Fresh said...
This is a sad tale but does not surprise me at all. Research conducted looking at over 100 genetic markers accross the Gleason 3 and 4 patterns concluded that PCa risk cannot be stratified by Gleason. Gleason is nothing more than an approximation (architectural) interpretation of PCa cell structures. The study identified 5 marker clusters based on dna copy rate/replication failures as a more precise means of determining aggression and progression. You will even find members clinging onto % of G3 and G4 and G5 differentiation in biopsies and pathology reports trying to stratify risk. We are I am afraid in the dark. Those that have long survival or often do well post post RALP are nothing more than the beneficiaries of less aggressive disease. G3 can be as lethal as G5 and we have many cases of G5 living for 15+ years . Bottom line. It’s a crap shoot. Sorry for the reality check.
Fresh
I agree with your comments above, ddyss. The Fresh comments above—while having a thin thread of reality embedded deeply—are largely false and worse, misleading, as conveyed.
As an illustrative example: "...PCa risk cannot be stratified by Gleason." Well, nobody uses Gleason alone. Rather, Gleason grading, PSA and clinical staging ARE used pretreatment to stratify men into risk categories. And already today in some cases, additional information, including MP-MRI findings and genomic profiling scores are resulting in more accurate risk stratification, leading to improved decision making at the pretreatment stage
Another: "Gleason is nothing more than an approximation (architectural) interpretation of PCa cell structures." Well, medical doctors who have specialized in pathology do indeed "read" the biopsy samples and match pattern architectures to give final Gleason grading, and there are indeed varying skills of pathologists (highlighting the importance of a pathology 2nd expert opinion), but in the end the readings themselves are "mostly" correct...so while it is not perfect, to say it is "merely an approximation" defies an understanding of the process.

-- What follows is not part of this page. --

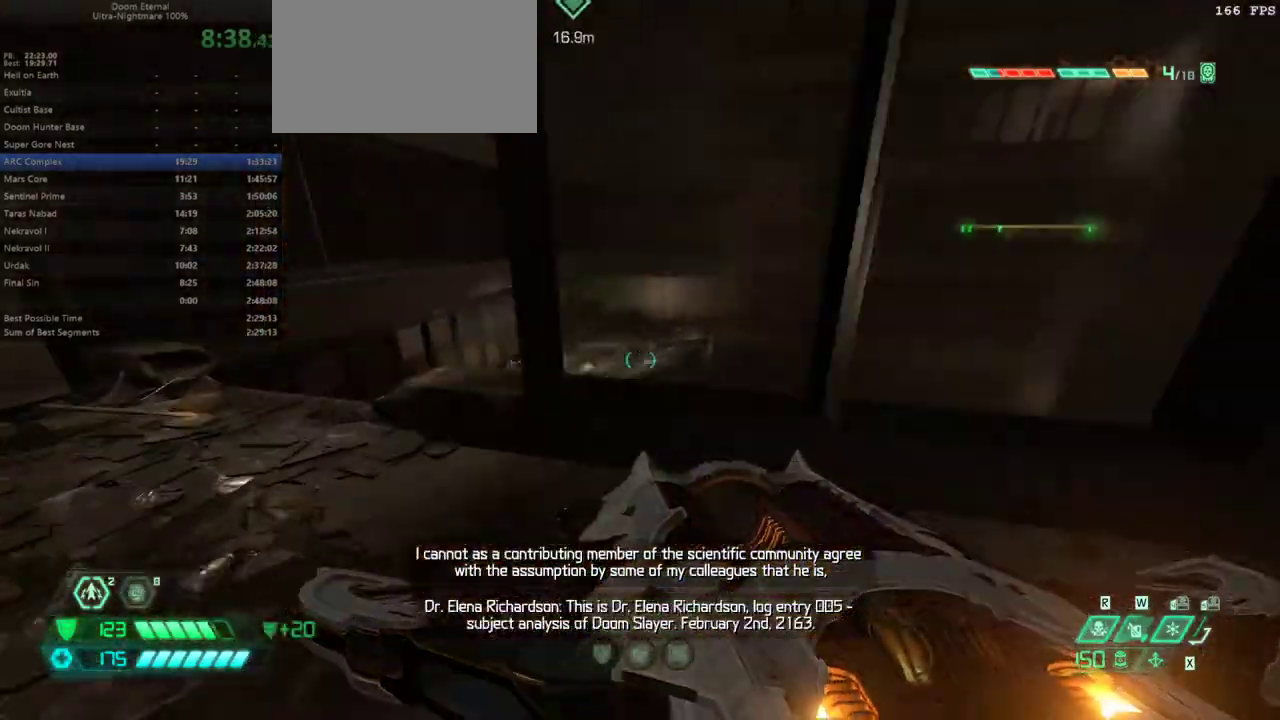
{"keys": ["l"], "mouse": ["right"], "events": [[67, "mouse_right", "down"], [133, "fw", "up"]]}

Then, without stating this clearly, Fresh seems to have stumbled upon the bigger issue which is that clinical biopsies are merely samples of a very small percentage of the prostate, and that while there are steps (for example, MRI assisted biopsy) that can be taken to improve the odds for finding "good" samples, there is an element of statistical sampling involved.

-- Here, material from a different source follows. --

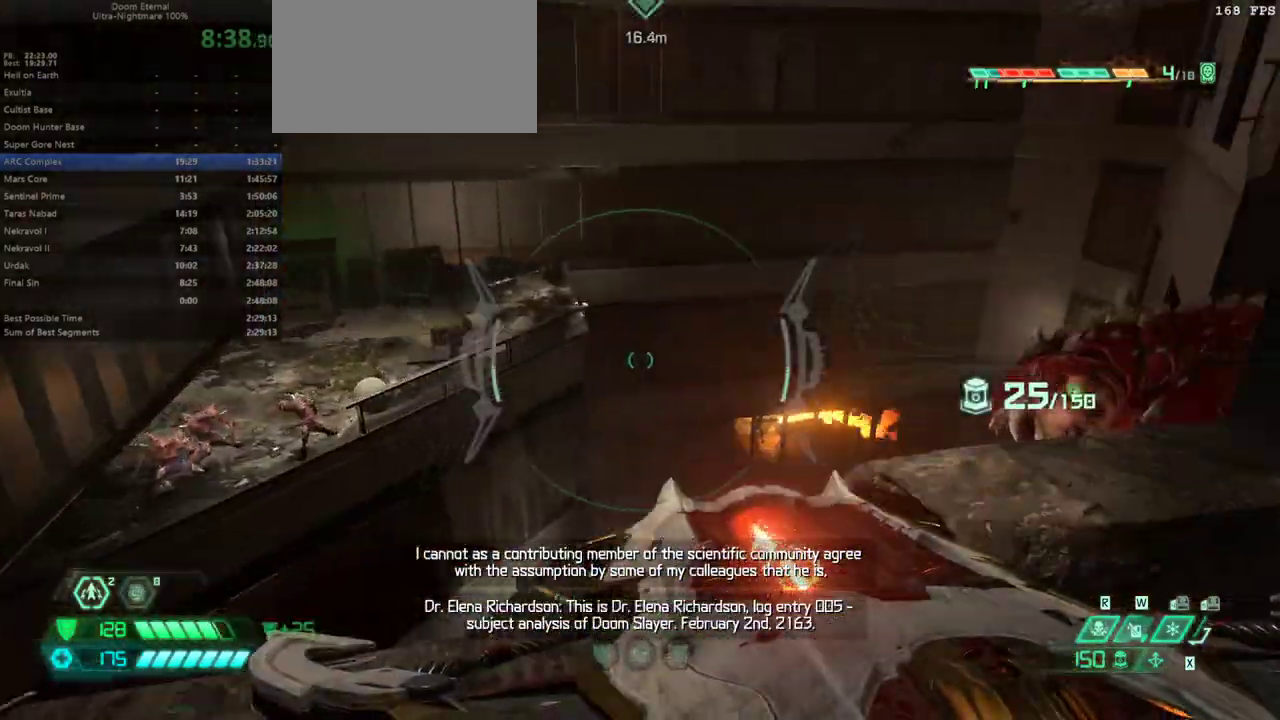
{"keys": [], "mouse": ["right"], "events": [[233, "l", "up"]]}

Lastly, this is completely incorrect: "G3 can be as lethal as G5." I don't think this misstatement needs further embellishment beyond what I've already said in this post.
There was a bit of final redemption in this statement: "...we have many cases of G5 living for 15+ years." I would have said "some" instead of "many," but there are indeed cases of distinctly different virility strains in the instances of high-grade PC. But then again, nobody looks at Gleason grade only.
The post copied above is largely misleading info, and seems to be an instance of someone with a little bit of knowledge being potentially "dangerous" spreading misinformation.